### WHAT TO PRODUCE
Of the entries below, return exactly those lines that fall between the one containing "11 | 102104064" and the one containing "90.75 | BE | ENC | 116500 |", the two end lines included.

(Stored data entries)
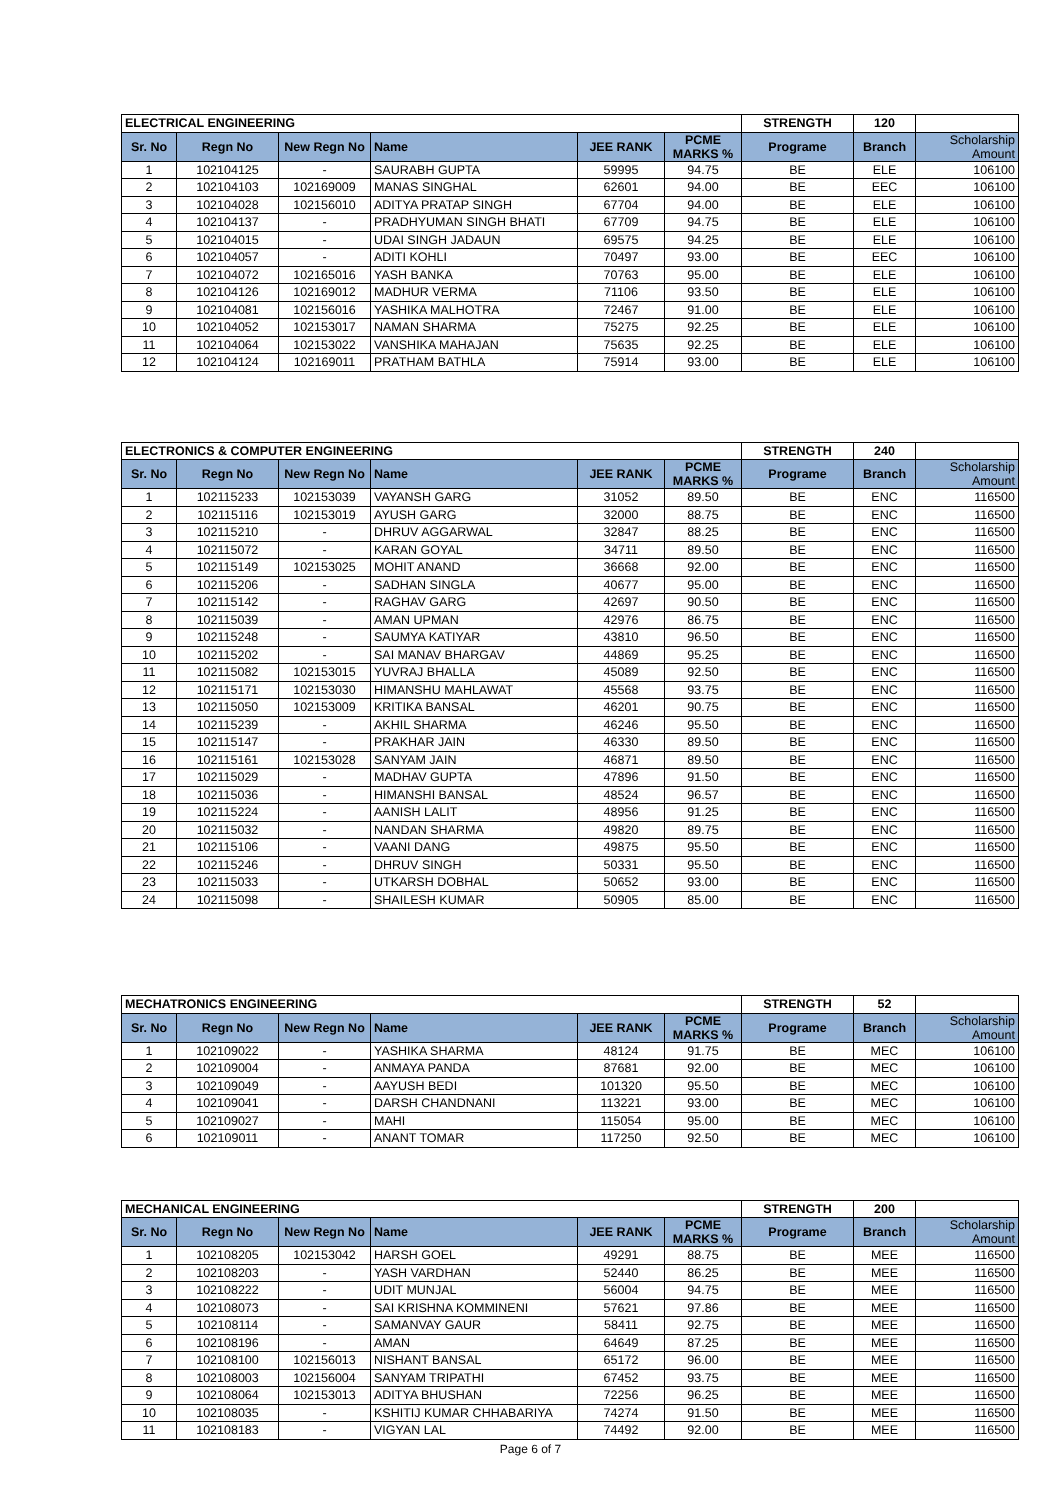| ELECTRICAL ENGINEERING | | | | | | STRENGTH | 120 | |
| Sr. No | Regn No | New Regn No | Name | JEE RANK | PCME MARKS % | Programe | Branch | Scholarship Amount |
| 1 | 102104125 | - | SAURABH GUPTA | 59995 | 94.75 | BE | ELE | 106100 |
| 2 | 102104103 | 102169009 | MANAS SINGHAL | 62601 | 94.00 | BE | EEC | 106100 |
| 3 | 102104028 | 102156010 | ADITYA PRATAP SINGH | 67704 | 94.00 | BE | ELE | 106100 |
| 4 | 102104137 | - | PRADHYUMAN SINGH BHATI | 67709 | 94.75 | BE | ELE | 106100 |
| 5 | 102104015 | - | UDAI SINGH JADAUN | 69575 | 94.25 | BE | ELE | 106100 |
| 6 | 102104057 | - | ADITI KOHLI | 70497 | 93.00 | BE | EEC | 106100 |
| 7 | 102104072 | 102165016 | YASH BANKA | 70763 | 95.00 | BE | ELE | 106100 |
| 8 | 102104126 | 102169012 | MADHUR VERMA | 71106 | 93.50 | BE | ELE | 106100 |
| 9 | 102104081 | 102156016 | YASHIKA MALHOTRA | 72467 | 91.00 | BE | ELE | 106100 |
| 10 | 102104052 | 102153017 | NAMAN SHARMA | 75275 | 92.25 | BE | ELE | 106100 |
| 11 | 102104064 | 102153022 | VANSHIKA MAHAJAN | 75635 | 92.25 | BE | ELE | 106100 |
| 12 | 102104124 | 102169011 | PRATHAM BATHLA | 75914 | 93.00 | BE | ELE | 106100 |
| ELECTRONICS & COMPUTER ENGINEERING | | | | | | STRENGTH | 240 | |
| Sr. No | Regn No | New Regn No | Name | JEE RANK | PCME MARKS % | Programe | Branch | Scholarship Amount |
| 1 | 102115233 | 102153039 | VAYANSH GARG | 31052 | 89.50 | BE | ENC | 116500 |
| 2 | 102115116 | 102153019 | AYUSH GARG | 32000 | 88.75 | BE | ENC | 116500 |
| 3 | 102115210 | - | DHRUV AGGARWAL | 32847 | 88.25 | BE | ENC | 116500 |
| 4 | 102115072 | - | KARAN GOYAL | 34711 | 89.50 | BE | ENC | 116500 |
| 5 | 102115149 | 102153025 | MOHIT ANAND | 36668 | 92.00 | BE | ENC | 116500 |
| 6 | 102115206 | - | SADHAN SINGLA | 40677 | 95.00 | BE | ENC | 116500 |
| 7 | 102115142 | - | RAGHAV GARG | 42697 | 90.50 | BE | ENC | 116500 |
| 8 | 102115039 | - | AMAN UPMAN | 42976 | 86.75 | BE | ENC | 116500 |
| 9 | 102115248 | - | SAUMYA KATIYAR | 43810 | 96.50 | BE | ENC | 116500 |
| 10 | 102115202 | - | SAI MANAV BHARGAV | 44869 | 95.25 | BE | ENC | 116500 |
| 11 | 102115082 | 102153015 | YUVRAJ BHALLA | 45089 | 92.50 | BE | ENC | 116500 |
| 12 | 102115171 | 102153030 | HIMANSHU MAHLAWAT | 45568 | 93.75 | BE | ENC | 116500 |
| 13 | 102115050 | 102153009 | KRITIKA BANSAL | 46201 | 90.75 | BE | ENC | 116500 |
| 14 | 102115239 | - | AKHIL SHARMA | 46246 | 95.50 | BE | ENC | 116500 |
| 15 | 102115147 | - | PRAKHAR JAIN | 46330 | 89.50 | BE | ENC | 116500 |
| 16 | 102115161 | 102153028 | SANYAM JAIN | 46871 | 89.50 | BE | ENC | 116500 |
| 17 | 102115029 | - | MADHAV GUPTA | 47896 | 91.50 | BE | ENC | 116500 |
| 18 | 102115036 | - | HIMANSHI BANSAL | 48524 | 96.57 | BE | ENC | 116500 |
| 19 | 102115224 | - | AANISH LALIT | 48956 | 91.25 | BE | ENC | 116500 |
| 20 | 102115032 | - | NANDAN SHARMA | 49820 | 89.75 | BE | ENC | 116500 |
| 21 | 102115106 | - | VAANI DANG | 49875 | 95.50 | BE | ENC | 116500 |
| 22 | 102115246 | - | DHRUV SINGH | 50331 | 95.50 | BE | ENC | 116500 |
| 23 | 102115033 | - | UTKARSH DOBHAL | 50652 | 93.00 | BE | ENC | 116500 |
| 24 | 102115098 | - | SHAILESH KUMAR | 50905 | 85.00 | BE | ENC | 116500 |
| MECHATRONICS ENGINEERING | | | | | | STRENGTH | 52 | |
| Sr. No | Regn No | New Regn No | Name | JEE RANK | PCME MARKS % | Programe | Branch | Scholarship Amount |
| 1 | 102109022 | - | YASHIKA SHARMA | 48124 | 91.75 | BE | MEC | 106100 |
| 2 | 102109004 | - | ANMAYA PANDA | 87681 | 92.00 | BE | MEC | 106100 |
| 3 | 102109049 | - | AAYUSH BEDI | 101320 | 95.50 | BE | MEC | 106100 |
| 4 | 102109041 | - | DARSH CHANDNANI | 113221 | 93.00 | BE | MEC | 106100 |
| 5 | 102109027 | - | MAHI | 115054 | 95.00 | BE | MEC | 106100 |
| 6 | 102109011 | - | ANANT TOMAR | 117250 | 92.50 | BE | MEC | 106100 |
| MECHANICAL ENGINEERING | | | | | | STRENGTH | 200 | |
| Sr. No | Regn No | New Regn No | Name | JEE RANK | PCME MARKS % | Programe | Branch | Scholarship Amount |
| 1 | 102108205 | 102153042 | HARSH GOEL | 49291 | 88.75 | BE | MEE | 116500 |
| 2 | 102108203 | - | YASH VARDHAN | 52440 | 86.25 | BE | MEE | 116500 |
| 3 | 102108222 | - | UDIT MUNJAL | 56004 | 94.75 | BE | MEE | 116500 |
| 4 | 102108073 | - | SAI KRISHNA KOMMINENI | 57621 | 97.86 | BE | MEE | 116500 |
| 5 | 102108114 | - | SAMANVAY GAUR | 58411 | 92.75 | BE | MEE | 116500 |
| 6 | 102108196 | - | AMAN | 64649 | 87.25 | BE | MEE | 116500 |
| 7 | 102108100 | 102156013 | NISHANT BANSAL | 65172 | 96.00 | BE | MEE | 116500 |
| 8 | 102108003 | 102156004 | SANYAM TRIPATHI | 67452 | 93.75 | BE | MEE | 116500 |
| 9 | 102108064 | 102153013 | ADITYA BHUSHAN | 72256 | 96.25 | BE | MEE | 116500 |
| 10 | 102108035 | - | KSHITIJ KUMAR CHHABARIYA | 74274 | 91.50 | BE | MEE | 116500 |
| 11 | 102108183 | - | VIGYAN LAL | 74492 | 92.00 | BE | MEE | 116500 |
Page 6 of 7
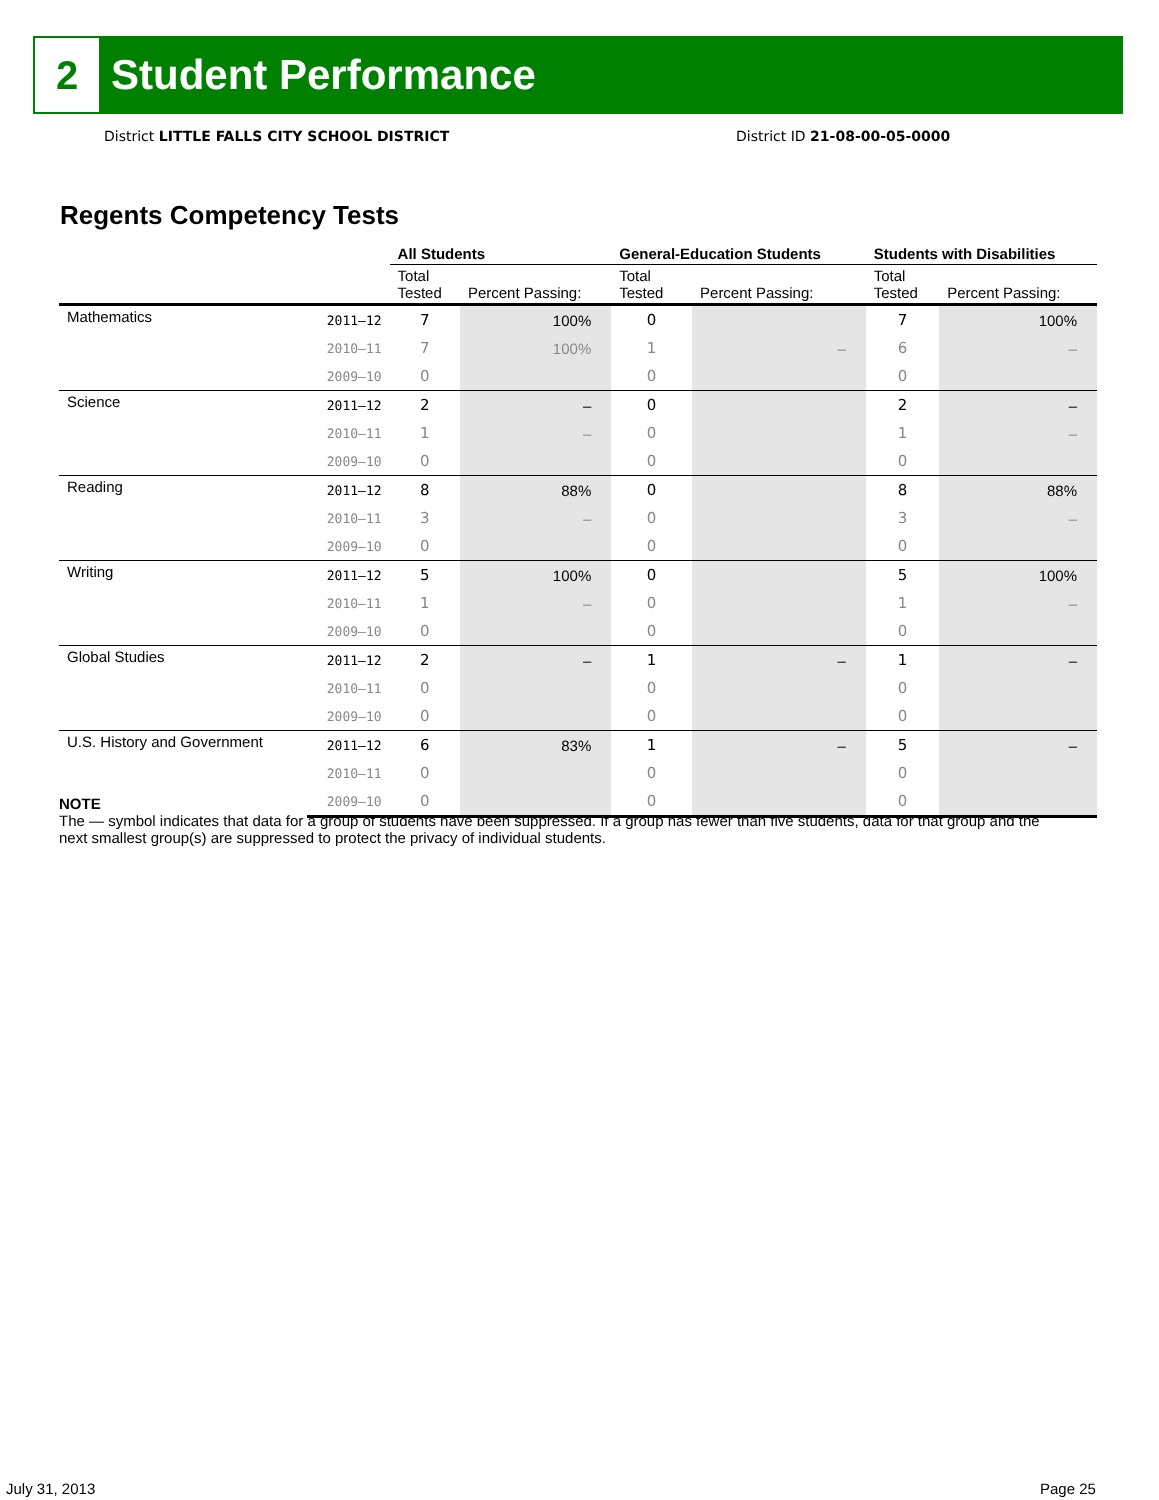2
Student Performance
District LITTLE FALLS CITY SCHOOL DISTRICT
District ID 21-08-00-05-0000
Regents Competency Tests
| | | All Students | | General-Education Students | | Students with Disabilities | |
| --- | --- | --- | --- | --- | --- | --- | --- |
| | | Total Tested | Percent Passing: | Total Tested | Percent Passing: | Total Tested | Percent Passing: |
| Mathematics | 2011–12 | 7 | 100% | 0 | | 7 | 100% |
| | 2010–11 | 7 | 100% | 1 | – | 6 | – |
| | 2009–10 | 0 | | 0 | | 0 | |
| Science | 2011–12 | 2 | – | 0 | | 2 | – |
| | 2010–11 | 1 | – | 0 | | 1 | – |
| | 2009–10 | 0 | | 0 | | 0 | |
| Reading | 2011–12 | 8 | 88% | 0 | | 8 | 88% |
| | 2010–11 | 3 | – | 0 | | 3 | – |
| | 2009–10 | 0 | | 0 | | 0 | |
| Writing | 2011–12 | 5 | 100% | 0 | | 5 | 100% |
| | 2010–11 | 1 | – | 0 | | 1 | – |
| | 2009–10 | 0 | | 0 | | 0 | |
| Global Studies | 2011–12 | 2 | – | 1 | – | 1 | – |
| | 2010–11 | 0 | | 0 | | 0 | |
| | 2009–10 | 0 | | 0 | | 0 | |
| U.S. History and Government | 2011–12 | 6 | 83% | 1 | – | 5 | – |
| | 2010–11 | 0 | | 0 | | 0 | |
| | 2009–10 | 0 | | 0 | | 0 | |
NOTE
The — symbol indicates that data for a group of students have been suppressed. If a group has fewer than five students, data for that group and the next smallest group(s) are suppressed to protect the privacy of individual students.
July 31, 2013 Page 25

### RESULT OF THIS EXERCISE
| 11 | 102104064 | 102153022 | VANSHIKA MAHAJAN | 75635 | 92.25 | BE | ELE | 106100 |
| 12 | 102104124 | 102169011 | PRATHAM BATHLA | 75914 | 93.00 | BE | ELE | 106100 |
| ELECTRONICS & COMPUTER ENGINEERING | | | | | | STRENGTH | 240 | |
| Sr. No | Regn No | New Regn No | Name | JEE RANK | PCME MARKS % | Programe | Branch | Scholarship Amount |
| 1 | 102115233 | 102153039 | VAYANSH GARG | 31052 | 89.50 | BE | ENC | 116500 |
| 2 | 102115116 | 102153019 | AYUSH GARG | 32000 | 88.75 | BE | ENC | 116500 |
| 3 | 102115210 | - | DHRUV AGGARWAL | 32847 | 88.25 | BE | ENC | 116500 |
| 4 | 102115072 | - | KARAN GOYAL | 34711 | 89.50 | BE | ENC | 116500 |
| 5 | 102115149 | 102153025 | MOHIT ANAND | 36668 | 92.00 | BE | ENC | 116500 |
| 6 | 102115206 | - | SADHAN SINGLA | 40677 | 95.00 | BE | ENC | 116500 |
| 7 | 102115142 | - | RAGHAV GARG | 42697 | 90.50 | BE | ENC | 116500 |
| 8 | 102115039 | - | AMAN UPMAN | 42976 | 86.75 | BE | ENC | 116500 |
| 9 | 102115248 | - | SAUMYA KATIYAR | 43810 | 96.50 | BE | ENC | 116500 |
| 10 | 102115202 | - | SAI MANAV BHARGAV | 44869 | 95.25 | BE | ENC | 116500 |
| 11 | 102115082 | 102153015 | YUVRAJ BHALLA | 45089 | 92.50 | BE | ENC | 116500 |
| 12 | 102115171 | 102153030 | HIMANSHU MAHLAWAT | 45568 | 93.75 | BE | ENC | 116500 |
| 13 | 102115050 | 102153009 | KRITIKA BANSAL | 46201 | 90.75 | BE | ENC | 116500 |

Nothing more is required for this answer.